Got $5,000? Buy and Hold These 2 Undervalued Stocks Forever.

Longer investing time frames are a major benefit for individual investors. If you can think in years or decades, you can outperform Wall Street pros who focus on the next quarter or year.  

Long-term thinking increases your chances of outperforming the market, but you must also own several great enterprises. You should be able to buy these stocks cheaper than peers. This market is harder to identify deals in due to the S&P 500's big surge since early 2023. There are still deals. Here are some of the most attractive ones from early April.  

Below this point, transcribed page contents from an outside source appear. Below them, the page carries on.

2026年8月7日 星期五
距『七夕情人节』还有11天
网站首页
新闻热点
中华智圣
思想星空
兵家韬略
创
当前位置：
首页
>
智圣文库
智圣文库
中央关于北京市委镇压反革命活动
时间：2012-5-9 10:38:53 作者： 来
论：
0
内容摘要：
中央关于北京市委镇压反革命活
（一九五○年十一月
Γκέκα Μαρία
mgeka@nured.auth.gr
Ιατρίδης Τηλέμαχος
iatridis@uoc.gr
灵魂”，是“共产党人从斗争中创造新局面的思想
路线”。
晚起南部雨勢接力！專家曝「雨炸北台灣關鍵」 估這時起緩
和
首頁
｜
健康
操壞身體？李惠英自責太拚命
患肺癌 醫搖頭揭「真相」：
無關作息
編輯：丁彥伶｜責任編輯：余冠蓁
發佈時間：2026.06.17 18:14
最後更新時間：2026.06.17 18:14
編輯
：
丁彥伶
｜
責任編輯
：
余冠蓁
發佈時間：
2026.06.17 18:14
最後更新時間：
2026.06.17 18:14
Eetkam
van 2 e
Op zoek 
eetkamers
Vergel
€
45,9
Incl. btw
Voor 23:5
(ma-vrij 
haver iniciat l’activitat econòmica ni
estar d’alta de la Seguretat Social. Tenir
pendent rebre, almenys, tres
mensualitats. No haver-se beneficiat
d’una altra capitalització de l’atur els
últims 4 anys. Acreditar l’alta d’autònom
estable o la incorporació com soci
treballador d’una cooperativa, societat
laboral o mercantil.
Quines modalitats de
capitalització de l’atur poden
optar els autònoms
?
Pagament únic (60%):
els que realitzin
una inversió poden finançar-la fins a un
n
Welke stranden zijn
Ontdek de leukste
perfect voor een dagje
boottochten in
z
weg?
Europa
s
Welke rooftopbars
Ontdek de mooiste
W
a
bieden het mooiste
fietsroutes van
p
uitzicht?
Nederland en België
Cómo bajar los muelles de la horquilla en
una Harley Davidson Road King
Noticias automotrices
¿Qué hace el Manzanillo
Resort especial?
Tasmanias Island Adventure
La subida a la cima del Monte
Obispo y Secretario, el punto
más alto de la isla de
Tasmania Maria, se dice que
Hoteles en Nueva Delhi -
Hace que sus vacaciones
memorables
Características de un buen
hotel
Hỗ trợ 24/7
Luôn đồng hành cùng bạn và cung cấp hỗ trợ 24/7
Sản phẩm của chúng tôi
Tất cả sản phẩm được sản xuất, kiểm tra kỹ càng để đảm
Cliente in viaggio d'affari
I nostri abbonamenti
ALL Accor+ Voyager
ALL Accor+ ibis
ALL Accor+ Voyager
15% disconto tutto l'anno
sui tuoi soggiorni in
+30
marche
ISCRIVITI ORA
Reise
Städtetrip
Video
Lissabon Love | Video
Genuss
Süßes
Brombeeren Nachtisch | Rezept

1. Walmart Walmart (NYSE: WMT) is inexpensive. The retailer has an almost $500 billion market cap, making it the biggest player in the business. But it earns almost $500 billion annually. Walmart costs less than 1 times yearly sales, which is somewhat less than Target and far less than Costco  

Owning Walmart stock doesn't reduce growth. Strong consumer traffic in the core U.S. market, huge advances in overseas operations, and rising e-commerce demand helped the chain record a 6% Christmas quarter sales bump. "Our team delivered a great quarter," late-February CEO Doug McMillon remarked.

Walmart's maturity means it won't delight shareholders with large stock price gains. The corporation has outperformed forecasts while increasing dividends and stock buybacks. These factors should boost patient investor returns.  

2. McDonald's McDonald's (NYSE: MCD) stock is now unpopular. Worries about decreasing growth have kept the fast-food company marginally positive over the past year. Mickey D's was here before. The chain is losing customers in its key U.S. market. As inflation slows, prices are falling.  

In a conference call with analysts, management indicated comparable-store sales growth will likely slow to 3% to 4%. McDonald's comps grew 9% last year and 10% in 2022.  

However, the world's largest fast-food chain may thrive with slower development. As operational profit margin approaches 50% of sales, earnings should rise by double digits this year. McDonald's generates tremendous cash flow on its sales footprint, so investors may expect additional dividends and stock buybacks in the coming years even if growth slows.  

The chain won't accept stalled sales trends. Executives are heavily investing in menu expansion and drive-thru and home-delivery revenues. However, McDonald's stock can yield good returns even during a slow sales period. Patient investors should consider this stock because the leading competitor can satisfy investors in a variety of selling conditions.